How WebGL Filtering Works
Let’s take as an example a user that wants to move from the top image to the bottom one. To do so the user plays with the filter panel until they have their desired result, getting a filter configuration as shown in the picture:
To achieve this output, the original image is uploaded to the GPU as a texture. We’ll call it
originalTexture. Two other empty textures (
textureB) are created with the same size as the image. We then process our image from one filter program to the next, ping pong-ing the output between
textureB, until the entire filter chain has been executed.
Once the final filter has been run, we write the output of
textureB to an HTML Canvas element. If any of the filters in the chain get modified, we repeat the process, starting from
originalTexture. It would be possible to retain intermediate processing steps by trading off storage space (the number of intermediate textures to store) for performance gains (the cost of starting each render at the top of the filter chain); however, for GPU processing, filtering performance is rarely an issue.
Filtering Big Images
Shutterstock assets can be big.
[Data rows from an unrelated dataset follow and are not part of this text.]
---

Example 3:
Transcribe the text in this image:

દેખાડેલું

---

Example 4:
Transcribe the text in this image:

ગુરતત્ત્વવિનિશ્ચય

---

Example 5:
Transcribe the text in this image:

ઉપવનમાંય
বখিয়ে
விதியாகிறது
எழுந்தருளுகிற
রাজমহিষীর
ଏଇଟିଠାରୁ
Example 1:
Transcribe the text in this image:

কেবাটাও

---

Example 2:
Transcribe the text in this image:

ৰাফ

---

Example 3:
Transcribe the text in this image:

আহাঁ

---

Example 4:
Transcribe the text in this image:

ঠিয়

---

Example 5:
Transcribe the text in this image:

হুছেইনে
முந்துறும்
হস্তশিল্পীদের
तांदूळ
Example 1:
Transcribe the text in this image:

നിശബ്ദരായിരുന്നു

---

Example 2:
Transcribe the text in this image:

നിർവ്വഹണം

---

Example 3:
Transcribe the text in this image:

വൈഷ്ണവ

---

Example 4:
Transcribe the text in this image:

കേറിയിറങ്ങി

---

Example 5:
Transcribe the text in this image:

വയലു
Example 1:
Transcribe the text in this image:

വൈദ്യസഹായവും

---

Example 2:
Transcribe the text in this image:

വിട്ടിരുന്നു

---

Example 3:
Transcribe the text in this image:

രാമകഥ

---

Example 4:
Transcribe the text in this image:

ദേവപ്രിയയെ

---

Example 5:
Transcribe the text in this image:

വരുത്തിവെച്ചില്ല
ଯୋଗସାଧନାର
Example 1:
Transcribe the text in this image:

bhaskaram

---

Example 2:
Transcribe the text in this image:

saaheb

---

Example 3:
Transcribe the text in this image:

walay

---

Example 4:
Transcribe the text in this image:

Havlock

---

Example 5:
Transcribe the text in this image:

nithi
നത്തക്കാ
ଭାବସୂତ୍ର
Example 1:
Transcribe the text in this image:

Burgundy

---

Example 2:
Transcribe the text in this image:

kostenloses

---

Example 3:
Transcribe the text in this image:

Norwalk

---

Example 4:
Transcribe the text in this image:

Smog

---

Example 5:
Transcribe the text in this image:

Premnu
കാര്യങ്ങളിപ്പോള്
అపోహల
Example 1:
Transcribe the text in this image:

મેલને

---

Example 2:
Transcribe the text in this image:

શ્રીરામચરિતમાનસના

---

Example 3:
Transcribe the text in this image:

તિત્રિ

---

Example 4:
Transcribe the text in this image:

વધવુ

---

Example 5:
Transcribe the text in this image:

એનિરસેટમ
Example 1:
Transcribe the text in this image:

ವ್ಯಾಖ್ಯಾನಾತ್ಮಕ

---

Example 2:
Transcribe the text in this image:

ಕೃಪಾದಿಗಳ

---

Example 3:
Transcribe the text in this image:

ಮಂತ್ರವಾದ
Shutterstock image dimensions are regularly larger than 8,000px x 5,000px, and user assets can be even bigger. To keep Shutterstock Editor speedy, we use smaller preview images most of the time. Only when a user performs a final render do we absolutely need to filter high-resolution images. Nevertheless, that filtering step is just as important as any. To process those large images, we have to work within some constraints:
- Depending on the browser, the maximum canvas size along either dimension spans from 5,000px to 12,000px;
- Depending on the hardware, maximum WebGL texture size varies from 2,048px to 16,384px
Therefore, for large images, Shutterstock Editor filters 4 megapixels at time by breaking images into tiles, each sized 2048px x 2048px. This size works across most hardware and all major browsers, and permits most preview images to fit within a single tile, meaning that we essentially bypass this tiling except when performing a final render using full-sized images.
How We Filter Using Tiles
So, how do we filter images using tiles when we need to? Your natural first thought might look like this:
A large image is broken into a series of neighboring tiles, each small enough to fit within a WebGL texture. However, this setup does not work for Shutterstock Editor, because of filters like blur.
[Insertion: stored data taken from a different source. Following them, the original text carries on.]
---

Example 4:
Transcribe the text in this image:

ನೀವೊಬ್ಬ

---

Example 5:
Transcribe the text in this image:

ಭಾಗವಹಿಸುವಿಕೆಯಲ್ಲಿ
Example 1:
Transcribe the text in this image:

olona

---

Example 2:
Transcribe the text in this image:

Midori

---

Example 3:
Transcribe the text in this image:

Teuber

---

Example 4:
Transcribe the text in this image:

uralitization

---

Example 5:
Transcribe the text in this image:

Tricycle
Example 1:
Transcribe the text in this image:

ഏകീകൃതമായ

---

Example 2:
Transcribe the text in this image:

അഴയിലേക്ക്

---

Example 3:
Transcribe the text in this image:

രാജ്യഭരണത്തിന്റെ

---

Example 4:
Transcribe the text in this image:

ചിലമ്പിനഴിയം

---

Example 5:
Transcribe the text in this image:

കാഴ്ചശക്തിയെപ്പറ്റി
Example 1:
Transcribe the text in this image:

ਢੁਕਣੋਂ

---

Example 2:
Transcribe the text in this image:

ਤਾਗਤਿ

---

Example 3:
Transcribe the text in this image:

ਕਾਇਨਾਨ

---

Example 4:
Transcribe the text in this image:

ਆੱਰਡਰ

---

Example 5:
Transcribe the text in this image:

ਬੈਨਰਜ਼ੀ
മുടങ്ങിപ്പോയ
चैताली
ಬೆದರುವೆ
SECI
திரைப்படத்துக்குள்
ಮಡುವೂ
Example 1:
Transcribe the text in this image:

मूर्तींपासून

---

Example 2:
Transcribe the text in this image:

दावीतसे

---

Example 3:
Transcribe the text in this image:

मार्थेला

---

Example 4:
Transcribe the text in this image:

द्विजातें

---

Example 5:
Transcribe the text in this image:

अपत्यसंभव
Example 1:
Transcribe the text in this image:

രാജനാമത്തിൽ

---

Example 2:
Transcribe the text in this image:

Filters like blur require awareness of nearby pixels in order to operate. At the edge of tiles as drawn above, those nearby pixels are missing. The integrated logic of WebGL or 2D drawing can mirror the pixels from the edge, creating a credible blur effect for a standalone image, but when those tiles are then stitched back together, the blurs at the edges of two neighboring tiles do not mesh:
The blur of two neighboring tiles do not mesh, leaving a crease down their shared edge
Therefore, to perform blurring, it’s necessary for tiles to overlap. A setup that meets our needs looks like this:
Dividing an image into six tiles. Note that the tiles overlap and leave no whitespace.
The image is broken up into tiles according to two important rules. First, where tiles meet, there is an overlap equal to double the size required by the filter. For example, if a blur filter has a radius of 10 pixels, the overlap between any two tiles must be at least 20 pixels.
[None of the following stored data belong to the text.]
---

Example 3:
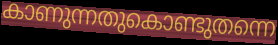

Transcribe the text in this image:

കാണുന്നതുകൊണ്ടുതന്നെ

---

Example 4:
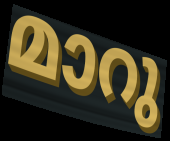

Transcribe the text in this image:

മാറു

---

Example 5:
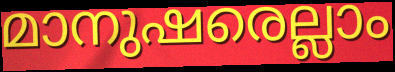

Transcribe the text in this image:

മാനുഷരെല്ലാം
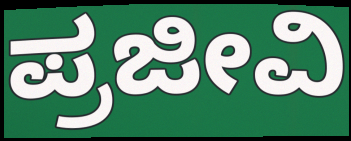
ಪ್ರಜೀವಿ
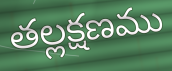
తల్లక్షణము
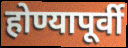
होण्यापूर्वी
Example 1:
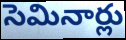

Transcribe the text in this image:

సెమినార్లు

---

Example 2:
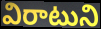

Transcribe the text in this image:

విరాటుని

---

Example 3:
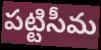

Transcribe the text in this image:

పట్టిసీమ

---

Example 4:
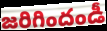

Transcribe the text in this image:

జరిగిందండీ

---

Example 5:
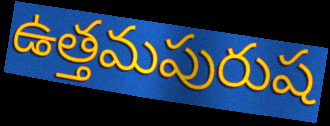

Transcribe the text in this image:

ఉత్తమపురుష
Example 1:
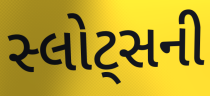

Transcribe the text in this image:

સ્લોટ્સની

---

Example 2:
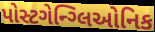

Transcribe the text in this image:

પોસ્ટગેન્ગ્લિઓનિક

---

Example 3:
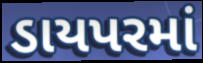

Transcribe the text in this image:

ડાયપરમાં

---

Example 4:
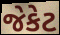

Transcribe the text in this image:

જેકેટ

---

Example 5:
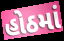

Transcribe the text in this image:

હોઠમાં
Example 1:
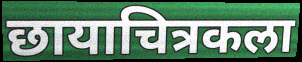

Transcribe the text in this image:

छायाचित्रकला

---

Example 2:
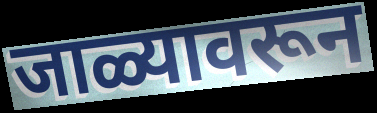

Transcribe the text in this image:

जाळ्यावरून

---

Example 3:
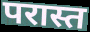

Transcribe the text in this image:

परास्त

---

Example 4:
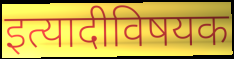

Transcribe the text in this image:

इत्यादीविषयक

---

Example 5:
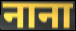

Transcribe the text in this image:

नाना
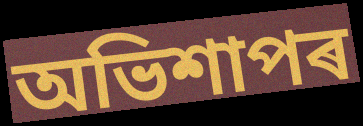
অভিশাপৰ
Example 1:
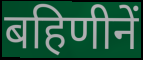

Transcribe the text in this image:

बहिणीनें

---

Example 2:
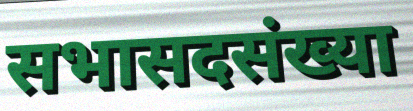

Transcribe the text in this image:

सभासदसंख्या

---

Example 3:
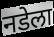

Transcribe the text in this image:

नडेला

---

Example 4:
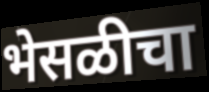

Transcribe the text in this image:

भेसळीचा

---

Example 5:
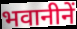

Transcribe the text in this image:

भवानीनें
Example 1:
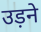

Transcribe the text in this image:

उड़ने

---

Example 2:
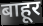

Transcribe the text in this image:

बाहूर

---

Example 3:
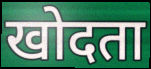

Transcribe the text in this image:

खोदता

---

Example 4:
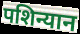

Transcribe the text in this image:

पशिन्यान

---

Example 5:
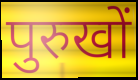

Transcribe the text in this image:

पुरुखों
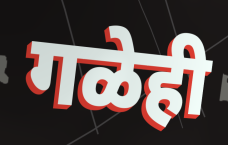
गळेही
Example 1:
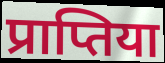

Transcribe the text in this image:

प्राप्तिया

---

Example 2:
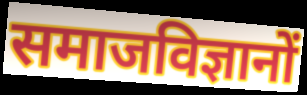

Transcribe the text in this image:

समाजविज्ञानों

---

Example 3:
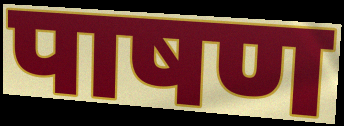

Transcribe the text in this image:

पाषण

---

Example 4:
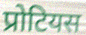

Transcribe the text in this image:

प्रोटियस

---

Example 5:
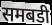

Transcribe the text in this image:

समबडी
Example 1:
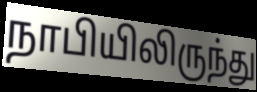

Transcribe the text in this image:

நாபியிலிருந்து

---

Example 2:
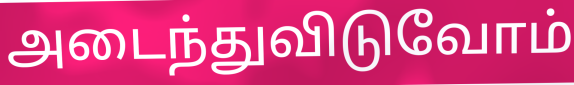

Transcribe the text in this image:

அடைந்துவிடுவோம்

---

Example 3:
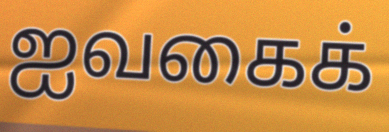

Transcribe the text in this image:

ஐவகைக்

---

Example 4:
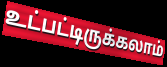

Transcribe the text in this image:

உட்பட்டிருக்கலாம்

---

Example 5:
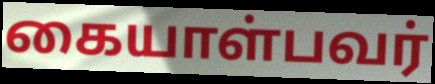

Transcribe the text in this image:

கையாள்பவர்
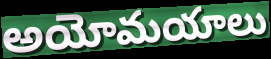
అయోమయాలు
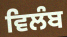
ਵਿਲੰਬ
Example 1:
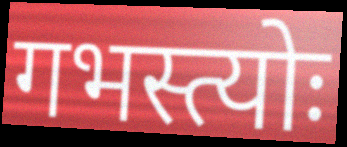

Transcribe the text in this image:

गभस्त्योः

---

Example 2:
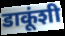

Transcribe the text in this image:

डाकूंशी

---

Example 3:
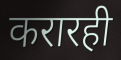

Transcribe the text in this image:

करारही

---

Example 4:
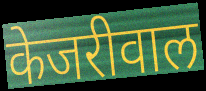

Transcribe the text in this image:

केजरीवाल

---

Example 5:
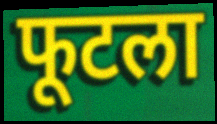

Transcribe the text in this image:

फूटला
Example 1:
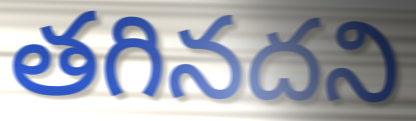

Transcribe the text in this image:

తగినదని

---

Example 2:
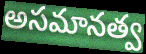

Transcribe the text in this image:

అసమానత్వ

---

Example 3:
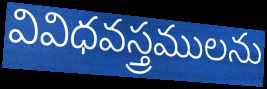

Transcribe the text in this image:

వివిధవస్త్రములను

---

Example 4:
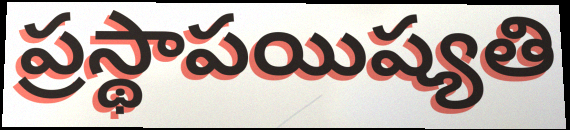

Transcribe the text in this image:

ప్రస్థాపయిష్యతి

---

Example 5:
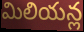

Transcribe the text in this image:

మిలియన్ల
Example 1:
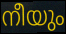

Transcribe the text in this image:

നീയും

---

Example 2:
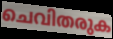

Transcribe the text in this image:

ചെവിതരുക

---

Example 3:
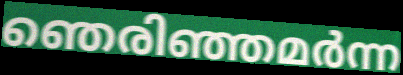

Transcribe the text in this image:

ഞെരിഞ്ഞമർന്ന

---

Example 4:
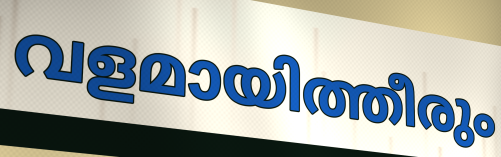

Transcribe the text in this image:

വളമായിത്തീരും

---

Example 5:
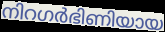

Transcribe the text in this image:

നിറഗർഭിണിയായ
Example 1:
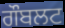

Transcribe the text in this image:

ਗੌਬਲਟ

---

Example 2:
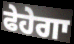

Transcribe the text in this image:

ਫੇਹੇਗਾ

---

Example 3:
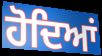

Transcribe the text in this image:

ਹੋਦਿਆਂ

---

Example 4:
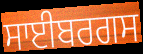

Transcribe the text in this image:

ਸਾਈਬਰਗਸ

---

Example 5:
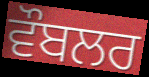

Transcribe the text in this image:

ਵੌਬਲਰ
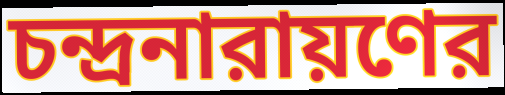
চন্দ্রনারায়ণের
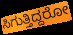
ಸಿಗುತ್ತಿದ್ದರೋ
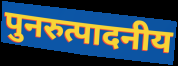
पुनरुत्पादनीय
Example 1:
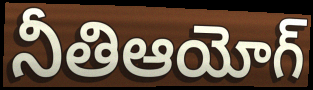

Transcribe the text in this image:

నీతిఆయోగ్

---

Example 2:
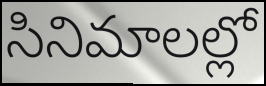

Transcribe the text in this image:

సినిమాలల్లో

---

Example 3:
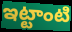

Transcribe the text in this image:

ఇట్టాంటి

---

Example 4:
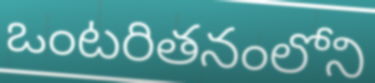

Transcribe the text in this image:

ఒంటరితనంలోని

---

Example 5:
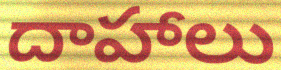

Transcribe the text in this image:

దాహాలు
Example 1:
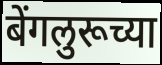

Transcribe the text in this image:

बेंगलुरूच्या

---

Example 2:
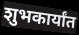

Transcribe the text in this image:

शुभकार्यांत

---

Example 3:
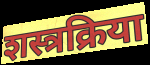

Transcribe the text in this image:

शस्त्रक्रिया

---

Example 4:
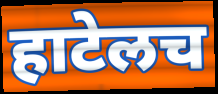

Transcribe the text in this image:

हाटेलच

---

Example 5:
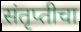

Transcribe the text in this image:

संतृप्तीचा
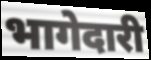
भागेदारी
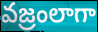
వజ్రంలాగా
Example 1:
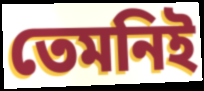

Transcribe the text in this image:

তেমনিই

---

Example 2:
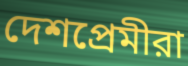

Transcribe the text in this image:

দেশপ্রেমীরা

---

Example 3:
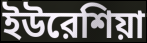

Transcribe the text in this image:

ইউরেশিয়া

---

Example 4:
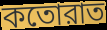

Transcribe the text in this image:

কতোরাত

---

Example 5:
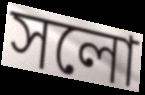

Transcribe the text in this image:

সলো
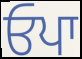
ਓਪਾ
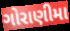
ગોરાણીમા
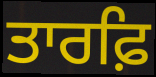
ਤਾਰਫ਼ਿ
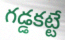
గడ్డకట్టే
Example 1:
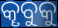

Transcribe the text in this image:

କୄବୁକୁ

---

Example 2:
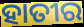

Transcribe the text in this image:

ହାତୀର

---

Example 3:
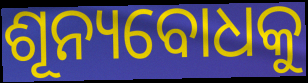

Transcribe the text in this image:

ଶୂନ୍ୟବୋଧକୁ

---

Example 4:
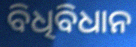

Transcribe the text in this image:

ବିଧିବିଧାନ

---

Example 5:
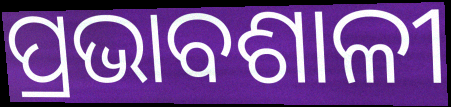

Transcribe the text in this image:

ପ୍ରଭାବଶାଳୀ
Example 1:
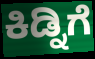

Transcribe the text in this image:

ಕಿಡ್ನಿಗೆ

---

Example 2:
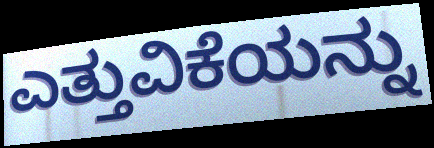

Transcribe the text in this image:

ಎತ್ತುವಿಕೆಯನ್ನು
Second, all edges of a tile that do not overlap with other tiles must terminate at the edge of the image. This ensures that there is no empty space in any tile, keeping the per-tile processing as simple as possible.
After processing, tiles are joined back together, each tile providing half of the data for the overlap. That’s why it’s essential for the overlap to be double what’s required for the particular filter: at the center of the join, both tiles must share the exact same data in order to avoid a visible crease along their border.